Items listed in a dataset
• • •

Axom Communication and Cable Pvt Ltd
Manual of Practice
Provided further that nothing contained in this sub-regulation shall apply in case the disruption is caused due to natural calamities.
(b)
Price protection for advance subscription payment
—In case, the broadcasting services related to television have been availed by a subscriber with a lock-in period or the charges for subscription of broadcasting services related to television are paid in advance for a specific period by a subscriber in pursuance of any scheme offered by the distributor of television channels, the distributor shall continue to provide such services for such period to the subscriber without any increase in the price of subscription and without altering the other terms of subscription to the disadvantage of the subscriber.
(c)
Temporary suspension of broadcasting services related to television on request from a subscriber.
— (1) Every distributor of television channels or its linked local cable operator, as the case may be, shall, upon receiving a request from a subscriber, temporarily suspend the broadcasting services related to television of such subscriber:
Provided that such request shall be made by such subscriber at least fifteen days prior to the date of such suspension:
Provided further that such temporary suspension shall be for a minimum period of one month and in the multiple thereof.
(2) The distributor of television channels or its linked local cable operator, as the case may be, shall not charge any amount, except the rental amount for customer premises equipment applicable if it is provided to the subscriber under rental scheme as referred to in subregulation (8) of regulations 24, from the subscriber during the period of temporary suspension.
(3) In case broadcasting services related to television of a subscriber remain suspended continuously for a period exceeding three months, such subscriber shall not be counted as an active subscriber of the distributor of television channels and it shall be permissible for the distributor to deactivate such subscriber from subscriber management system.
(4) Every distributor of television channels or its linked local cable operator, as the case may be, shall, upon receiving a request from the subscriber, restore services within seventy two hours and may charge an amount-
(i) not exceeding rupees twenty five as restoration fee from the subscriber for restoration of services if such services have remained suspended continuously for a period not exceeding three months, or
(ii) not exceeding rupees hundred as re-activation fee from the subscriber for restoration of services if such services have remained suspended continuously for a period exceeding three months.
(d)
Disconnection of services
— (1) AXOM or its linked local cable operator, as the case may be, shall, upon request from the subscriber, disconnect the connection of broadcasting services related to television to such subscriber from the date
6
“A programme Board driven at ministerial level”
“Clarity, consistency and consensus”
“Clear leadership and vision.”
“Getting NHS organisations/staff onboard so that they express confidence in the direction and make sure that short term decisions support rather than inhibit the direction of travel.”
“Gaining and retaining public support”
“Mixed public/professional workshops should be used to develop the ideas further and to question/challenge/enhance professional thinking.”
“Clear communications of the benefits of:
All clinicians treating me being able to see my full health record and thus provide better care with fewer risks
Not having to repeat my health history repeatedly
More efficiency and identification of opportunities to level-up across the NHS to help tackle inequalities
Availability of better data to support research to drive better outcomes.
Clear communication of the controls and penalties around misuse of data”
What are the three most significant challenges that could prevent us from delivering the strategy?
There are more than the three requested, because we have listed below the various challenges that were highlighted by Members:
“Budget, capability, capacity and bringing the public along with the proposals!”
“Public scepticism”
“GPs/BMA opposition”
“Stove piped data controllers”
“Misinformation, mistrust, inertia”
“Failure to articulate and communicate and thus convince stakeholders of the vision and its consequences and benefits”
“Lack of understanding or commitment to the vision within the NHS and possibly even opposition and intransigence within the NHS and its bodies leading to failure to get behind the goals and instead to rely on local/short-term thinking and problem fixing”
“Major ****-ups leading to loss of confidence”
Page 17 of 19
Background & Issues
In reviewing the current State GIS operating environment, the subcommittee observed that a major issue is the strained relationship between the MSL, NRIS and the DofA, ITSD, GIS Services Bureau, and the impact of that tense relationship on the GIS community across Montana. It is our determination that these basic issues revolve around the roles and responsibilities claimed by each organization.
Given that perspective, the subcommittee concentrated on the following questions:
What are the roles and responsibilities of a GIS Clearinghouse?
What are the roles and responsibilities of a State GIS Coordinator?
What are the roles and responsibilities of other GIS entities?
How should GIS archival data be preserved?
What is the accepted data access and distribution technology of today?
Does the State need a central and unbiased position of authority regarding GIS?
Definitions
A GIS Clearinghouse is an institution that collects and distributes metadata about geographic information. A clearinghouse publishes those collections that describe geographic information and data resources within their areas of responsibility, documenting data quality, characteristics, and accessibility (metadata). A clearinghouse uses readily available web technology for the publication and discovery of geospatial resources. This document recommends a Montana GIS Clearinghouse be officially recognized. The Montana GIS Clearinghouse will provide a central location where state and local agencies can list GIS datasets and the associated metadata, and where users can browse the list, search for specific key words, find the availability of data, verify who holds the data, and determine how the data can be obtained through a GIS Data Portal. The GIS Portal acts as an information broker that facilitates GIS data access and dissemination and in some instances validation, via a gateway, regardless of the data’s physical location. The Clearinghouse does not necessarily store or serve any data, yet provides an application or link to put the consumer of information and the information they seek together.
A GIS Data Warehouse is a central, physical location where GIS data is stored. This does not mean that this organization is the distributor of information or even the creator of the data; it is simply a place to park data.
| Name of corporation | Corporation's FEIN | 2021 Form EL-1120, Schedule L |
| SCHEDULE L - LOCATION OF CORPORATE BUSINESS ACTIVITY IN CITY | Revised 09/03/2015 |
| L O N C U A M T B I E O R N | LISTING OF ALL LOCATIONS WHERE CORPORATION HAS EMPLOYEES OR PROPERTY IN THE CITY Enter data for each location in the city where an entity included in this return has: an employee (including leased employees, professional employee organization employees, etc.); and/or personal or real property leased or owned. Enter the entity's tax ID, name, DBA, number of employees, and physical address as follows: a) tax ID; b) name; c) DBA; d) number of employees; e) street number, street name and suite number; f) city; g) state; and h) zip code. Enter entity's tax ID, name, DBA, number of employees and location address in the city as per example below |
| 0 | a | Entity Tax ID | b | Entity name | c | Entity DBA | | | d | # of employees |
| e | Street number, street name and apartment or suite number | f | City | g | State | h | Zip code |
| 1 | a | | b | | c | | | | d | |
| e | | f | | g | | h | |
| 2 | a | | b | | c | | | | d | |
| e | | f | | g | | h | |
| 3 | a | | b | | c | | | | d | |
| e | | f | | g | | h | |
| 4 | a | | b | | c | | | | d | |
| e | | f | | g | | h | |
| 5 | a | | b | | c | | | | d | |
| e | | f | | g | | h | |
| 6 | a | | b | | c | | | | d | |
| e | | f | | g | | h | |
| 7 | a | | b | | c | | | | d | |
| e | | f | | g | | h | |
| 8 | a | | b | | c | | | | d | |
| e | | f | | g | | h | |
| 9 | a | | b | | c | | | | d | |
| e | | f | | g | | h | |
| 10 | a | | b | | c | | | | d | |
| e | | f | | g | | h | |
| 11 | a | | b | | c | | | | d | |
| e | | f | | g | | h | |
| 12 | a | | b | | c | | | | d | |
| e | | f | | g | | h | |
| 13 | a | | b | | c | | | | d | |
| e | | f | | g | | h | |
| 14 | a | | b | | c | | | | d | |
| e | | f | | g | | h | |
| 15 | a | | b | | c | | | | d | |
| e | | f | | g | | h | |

• • •

All entries must be repeated exactly.

Axom Communication and Cable Pvt Ltd
Manual of Practice
Provided further that nothing contained in this sub-regulation shall apply in case the disruption is caused due to natural calamities.
(b)
Price protection for advance subscription payment
—In case, the broadcasting services related to television have been availed by a subscriber with a lock-in period or the charges for subscription of broadcasting services related to television are paid in advance for a specific period by a subscriber in pursuance of any scheme offered by the distributor of television channels, the distributor shall continue to provide such services for such period to the subscriber without any increase in the price of subscription and without altering the other terms of subscription to the disadvantage of the subscriber.
(c)
Temporary suspension of broadcasting services related to television on request from a subscriber.
— (1) Every distributor of television channels or its linked local cable operator, as the case may be, shall, upon receiving a request from a subscriber, temporarily suspend the broadcasting services related to television of such subscriber:
Provided that such request shall be made by such subscriber at least fifteen days prior to the date of such suspension:
Provided further that such temporary suspension shall be for a minimum period of one month and in the multiple thereof.
(2) The distributor of television channels or its linked local cable operator, as the case may be, shall not charge any amount, except the rental amount for customer premises equipment applicable if it is provided to the subscriber under rental scheme as referred to in subregulation (8) of regulations 24, from the subscriber during the period of temporary suspension.
(3) In case broadcasting services related to television of a subscriber remain suspended continuously for a period exceeding three months, such subscriber shall not be counted as an active subscriber of the distributor of television channels and it shall be permissible for the distributor to deactivate such subscriber from subscriber management system.
(4) Every distributor of television channels or its linked local cable operator, as the case may be, shall, upon receiving a request from the subscriber, restore services within seventy two hours and may charge an amount-
(i) not exceeding rupees twenty five as restoration fee from the subscriber for restoration of services if such services have remained suspended continuously for a period not exceeding three months, or
(ii) not exceeding rupees hundred as re-activation fee from the subscriber for restoration of services if such services have remained suspended continuously for a period exceeding three months.
(d)
Disconnection of services
— (1) AXOM or its linked local cable operator, as the case may be, shall, upon request from the subscriber, disconnect the connection of broadcasting services related to television to such subscriber from the date
6
“A programme Board driven at ministerial level”
“Clarity, consistency and consensus”
“Clear leadership and vision.”
“Getting NHS organisations/staff onboard so that they express confidence in the direction and make sure that short term decisions support rather than inhibit the direction of travel.”
“Gaining and retaining public support”
“Mixed public/professional workshops should be used to develop the ideas further and to question/challenge/enhance professional thinking.”
“Clear communications of the benefits of:
All clinicians treating me being able to see my full health record and thus provide better care with fewer risks
Not having to repeat my health history repeatedly
More efficiency and identification of opportunities to level-up across the NHS to help tackle inequalities
Availability of better data to support research to drive better outcomes.
Clear communication of the controls and penalties around misuse of data”
What are the three most significant challenges that could prevent us from delivering the strategy?
There are more than the three requested, because we have listed below the various challenges that were highlighted by Members:
“Budget, capability, capacity and bringing the public along with the proposals!”
“Public scepticism”
“GPs/BMA opposition”
“Stove piped data controllers”
“Misinformation, mistrust, inertia”
“Failure to articulate and communicate and thus convince stakeholders of the vision and its consequences and benefits”
“Lack of understanding or commitment to the vision within the NHS and possibly even opposition and intransigence within the NHS and its bodies leading to failure to get behind the goals and instead to rely on local/short-term thinking and problem fixing”
“Major ****-ups leading to loss of confidence”
Page 17 of 19
Background & Issues
In reviewing the current State GIS operating environment, the subcommittee observed that a major issue is the strained relationship between the MSL, NRIS and the DofA, ITSD, GIS Services Bureau, and the impact of that tense relationship on the GIS community across Montana. It is our determination that these basic issues revolve around the roles and responsibilities claimed by each organization.
Given that perspective, the subcommittee concentrated on the following questions:
What are the roles and responsibilities of a GIS Clearinghouse?
What are the roles and responsibilities of a State GIS Coordinator?
What are the roles and responsibilities of other GIS entities?
How should GIS archival data be preserved?
What is the accepted data access and distribution technology of today?
Does the State need a central and unbiased position of authority regarding GIS?
Definitions
A GIS Clearinghouse is an institution that collects and distributes metadata about geographic information. A clearinghouse publishes those collections that describe geographic information and data resources within their areas of responsibility, documenting data quality, characteristics, and accessibility (metadata). A clearinghouse uses readily available web technology for the publication and discovery of geospatial resources. This document recommends a Montana GIS Clearinghouse be officially recognized. The Montana GIS Clearinghouse will provide a central location where state and local agencies can list GIS datasets and the associated metadata, and where users can browse the list, search for specific key words, find the availability of data, verify who holds the data, and determine how the data can be obtained through a GIS Data Portal. The GIS Portal acts as an information broker that facilitates GIS data access and dissemination and in some instances validation, via a gateway, regardless of the data’s physical location. The Clearinghouse does not necessarily store or serve any data, yet provides an application or link to put the consumer of information and the information they seek together.
A GIS Data Warehouse is a central, physical location where GIS data is stored. This does not mean that this organization is the distributor of information or even the creator of the data; it is simply a place to park data.
| Name of corporation | Corporation's FEIN | 2021 Form EL-1120, Schedule L |
| SCHEDULE L - LOCATION OF CORPORATE BUSINESS ACTIVITY IN CITY | Revised 09/03/2015 |
| L O N C U A M T B I E O R N | LISTING OF ALL LOCATIONS WHERE CORPORATION HAS EMPLOYEES OR PROPERTY IN THE CITY Enter data for each location in the city where an entity included in this return has: an employee (including leased employees, professional employee organization employees, etc.); and/or personal or real property leased or owned. Enter the entity's tax ID, name, DBA, number of employees, and physical address as follows: a) tax ID; b) name; c) DBA; d) number of employees; e) street number, street name and suite number; f) city; g) state; and h) zip code. Enter entity's tax ID, name, DBA, number of employees and location address in the city as per example below |
| 0 | a | Entity Tax ID | b | Entity name | c | Entity DBA | | | d | # of employees |
| e | Street number, street name and apartment or suite number | f | City | g | State | h | Zip code |
| 1 | a | | b | | c | | | | d | |
| e | | f | | g | | h | |
| 2 | a | | b | | c | | | | d | |
| e | | f | | g | | h | |
| 3 | a | | b | | c | | | | d | |
| e | | f | | g | | h | |
| 4 | a | | b | | c | | | | d | |
| e | | f | | g | | h | |
| 5 | a | | b | | c | | | | d | |
| e | | f | | g | | h | |
| 6 | a | | b | | c | | | | d | |
| e | | f | | g | | h | |
| 7 | a | | b | | c | | | | d | |
| e | | f | | g | | h | |
| 8 | a | | b | | c | | | | d | |
| e | | f | | g | | h | |
| 9 | a | | b | | c | | | | d | |
| e | | f | | g | | h | |
| 10 | a | | b | | c | | | | d | |
| e | | f | | g | | h | |
| 11 | a | | b | | c | | | | d | |
| e | | f | | g | | h | |
| 12 | a | | b | | c | | | | d | |
| e | | f | | g | | h | |
| 13 | a | | b | | c | | | | d | |
| e | | f | | g | | h | |
| 14 | a | | b | | c | | | | d | |
| e | | f | | g | | h | |
| 15 | a | | b | | c | | | | d | |
| e | | f | | g | | h | |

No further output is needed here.